At least for Mrs. Turner, interpreting her racism as caused by worshipping ivory idols seems appealing. Her rigid hierarchy of race fits with a model which places her in a middling position between gods (those whiter than her) and devils (those blacker than her). Her willingness to be snubbed and humiliated by Janie also fits with a similar religious desire to grovel before the gods and propitiate them with one's own suffering.

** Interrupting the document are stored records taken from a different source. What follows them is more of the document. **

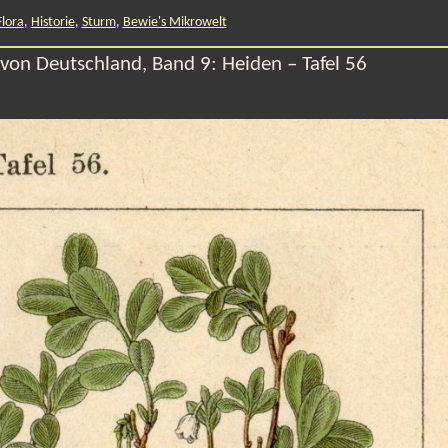
Flora
,
Historie
,
Sturm
,
Bewie's Mikrowelt
von Deutschland, Band 9: Heiden – Tafel 56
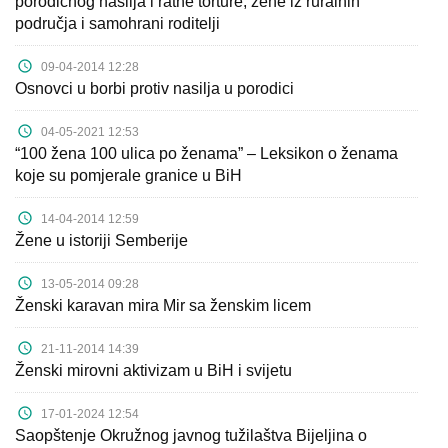
porodičnog nasilja i ratne torture, žene iz ruralnih
područja i samohrani roditelji
09-04-2014 12:28
Osnovci u borbi protiv nasilja u porodici
04-05-2021 12:53
“100 žena 100 ulica po ženama” – Leksikon o ženama
koje su pomjerale granice u BiH
14-04-2014 12:59
Žene u istoriji Semberije
13-05-2014 09:28
Ženski karavan mira Mir sa ženskim licem
21-11-2014 14:39
Ženski mirovni aktivizam u BiH i svijetu
17-01-2024 12:54
Saopštenje Okružnog javnog tužilaštva Bijeljina o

However, one way of interpreting the hurricane would be to see the lake-monster as a pagan god who provides the fertility of the muck, but also "dispenses suffering without reason." But where are the sacrifices to the muck-god? Where is the fear and trembling that Hurston insists accompanies "real gods" and is the "most divine emotion"? Do we see a "first fruits" ceremony where a portion of the beans is ritually thrown back to the muck to placate the muck-god and pray for continued fertility and no hurricanes this year? Instead, the muck-dwellers seem to simply commune with the blackness, and accept the hurricane as a fact of life, not a divine punishment. As is the case with other broad generalities put forth by the narrator in Their Eyes Were Watching God, the passage about gods and sacrifices is challenged by other events in the novel. Perhaps we should read such "truths" served up by the narrator as conditional and local--applicable only to the situation at hand and not all cases.
I think you're absolutely right that not even the narrator's statements can be taken at face value. That said, maybe what you rightly describe as the quasi-anthropological discourse in this passage needs to be differentiated from those asides that are more reflective of folk traditions (as are the references to the hurricane as a "monstropulous" beast)?